Events and Web3js¶
Dealing with Events really comes into play with DApps when using JavaScript (or other non-solidity languages). So, from outside of the Ethereum Sandbox.
The JavaScript Part¶
Consider the following Script I also readied in the JS fiddle:
It's a minimal MetaMask example, but it will get you going with web3js and MetaMask. It's the basics, so let's walk through that line-by-line before continueing - there's a lot at play here!
Checking if MetaMask is installed¶
if (typeof window.ethereum !== 'undefined') {
...
}
MetaMask injects itself into the website. Its reachable with window.ethereum. So, if the window.ethereum
is not undefined, there's a good reason to believe MetaMask is installed.
Connecting a Website¶
MetaMask has a security procedure in place, that prevents a website reading the Address without the user giving explicit permission. This is in addition to the transaction-confirmation popups.
To trigger the initial connection you can do two things:
ethereum.request({ method: 'eth_requestAccounts' });
which either gets the accounts directly if the user already gave connection-consent.
Or you can request permissions manually, which is currently not really advised (yet?)
ethereum
.request({
method: 'wallet_requestPermissions',
params: [{ eth_accounts: {} }],
})
Using Web3js and MetaMask¶
After the user gave permission to read the accounts, you can use the window.ethereum
as provider for web3js.
And in the web3js world, its initialized with web3 = new Web3(provider)
- mind the uppercase/lowercase!
After that, you can use web3js normally.
Outputting Contract Events with Web3js¶
What we need for web3js to work is the contract ABI and the contract address!
In the jsfiddle, I have already provided the ABI array. What you need to do now is to
- deploy the Smart Contract on a real blockchain (like Kovan), where MetaMask is connected to
- copy the address from Remix and paste it into the address input field
- hit "Listen to Events"
- Head over to Remix and send a token (to any address)
- Observe the JSFiddle
Magic! 🪄
Okay, not so much actually. But this is how DApps can listen to changes in Smart Contracts easily.
Make sure, you are communicating to the outside world what is happening inside your Smart Contracts through events.
Event Topics, Limitations and Cost¶
Now you're maybe wondering, what are the limitations? And what are event topics? And are they expensive to use?
Events use the EVM opcode log0
, log1
, log2
, log3
and log4
under the hood. The events are relatively cheap to use, compared to storing values.
Are historical events accessible?
How long events are stored, depends on future developments of the Ethereum chain. Right now, at the time of writing this text, you can access all events that ever happened on archive nodes. You can query any block and get the events. But if a chain pruninig happens some time in the futurer, events might not be accessible anymore. That's why it is maybe better to store events in a different system, such as a Database for larger DApps that depend on historical events.
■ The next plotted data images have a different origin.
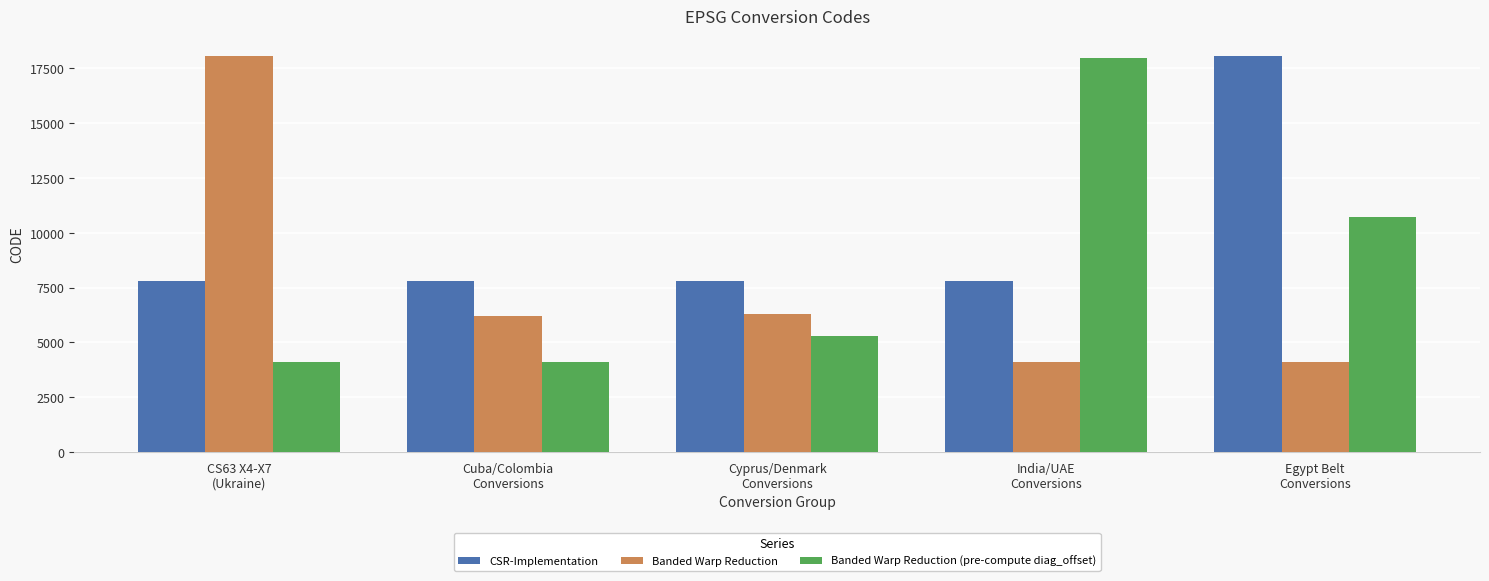

What is the sum of all CSR-Implementation values?

49353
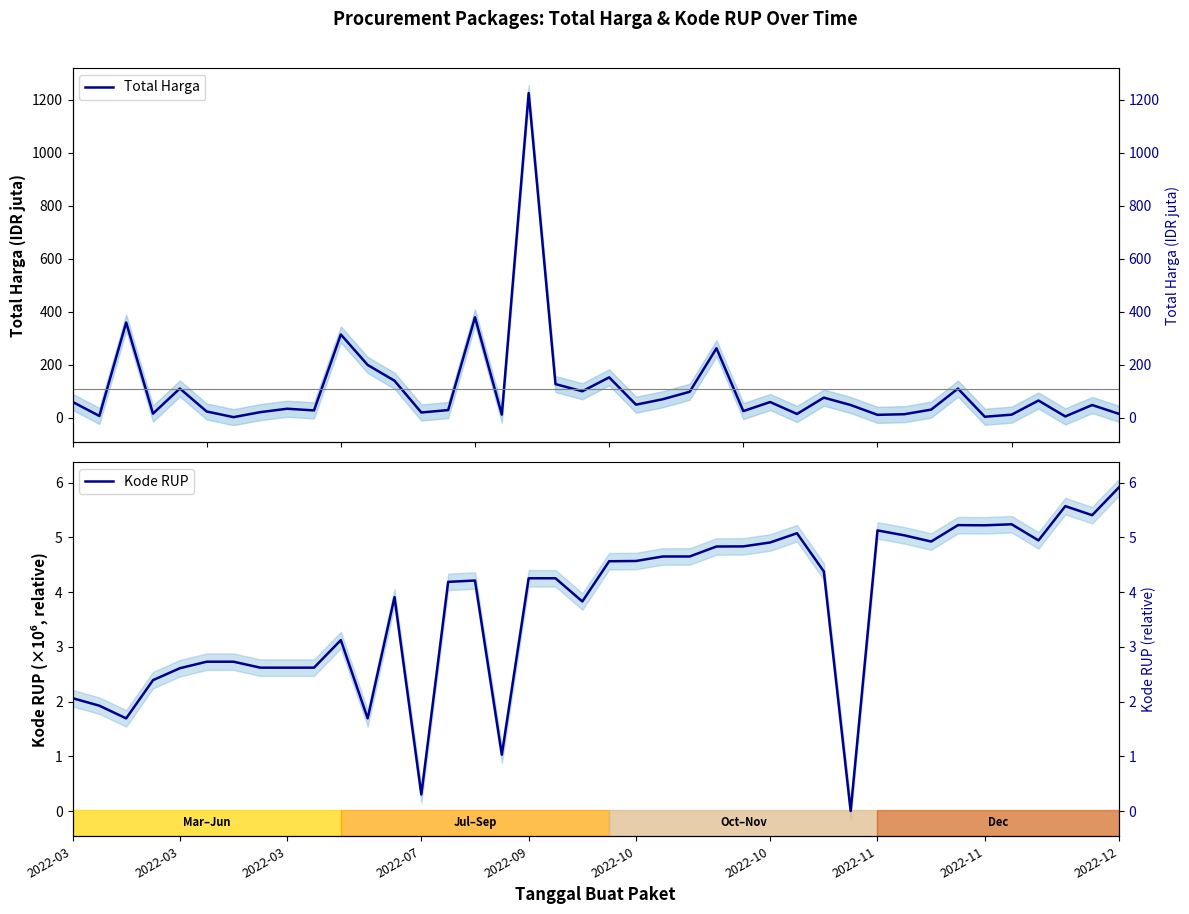

Which category has the highest value across all series?

2022-09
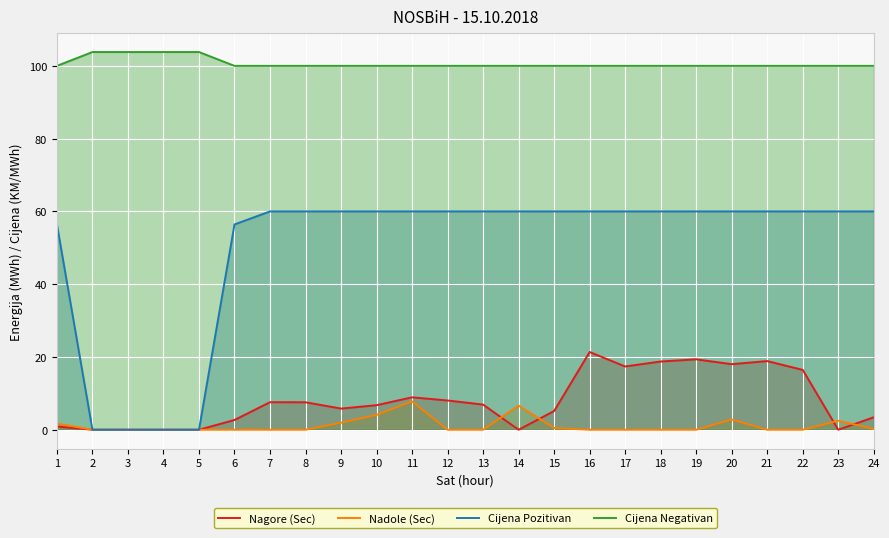

What is the difference between the second highest and minimum values in the Cijena Pozitivan series?

60.0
The Ethereum Yellow Paper lists those op-codes on Page 36. They are talking about something called "topics". What are those?
Event Topics¶
Topics are used to describe events and allows to quickly go through the underlying bloom filter. If you look at raw block headers, you will see they contain a logsBloom field (which are normally decoded for you right away). If you are searching for logs, then the bloom filter efficiently does this for you and can find out which blocks contain a certain log with a certain topic.
Here is how the topics work:
The first topic is usually the Event Signature, which is the keccak256(TokensSent(address,uint256))
in our example. Then you can have up to three more indexed fields, which gives you log0 to log4.
If we filter for certain events, we can do that with JavaScript later on very efficiently:
contractInstance.getPastEvents("TokensSent",{filter: {_to: ['0x123123123...']}, fromBlock:0 }).then(event => {
console.log(event)
});
}
The problem is, our smart contract specifies no indexed data yet. So, it will just output all events, because it cannot efficiently filter them.
Let's update the smart contract and add the "indexed" keyword to the event.
event TokensSent(address indexed _from, address indexed _to, uint _amount);
Remember, you can have up to 3 indexed parameters, which allow for easier filtering. You cannot filter by range (e.g. >= 5
or < 100
), but you can filter by a specific value, such as a receiver address or a sender address.
Let's redeploy our smart contract and send a few tokens around and then filter by a specific address.
Checksum Address
Be careful with the checksum address. Filtering by all-lowercase addresses is not the same as filtering by checksumed addresses.
Wondering how much data you can "stuff" into Events? Quite a bit actually. You can have up to three indexed parameters, the rest will be added as "unindexed" data at the last argument concatenated together.
Cost of Events¶
In previous lectures we were creating a mapping with elements of Transfers for deposit and withdrawals. Doing this is not gas efficient at all. It's much much better to simply emit an event for these transactions.
As a rule of thumb, events are about 10-100x cheaper than actually storing something in storage variables.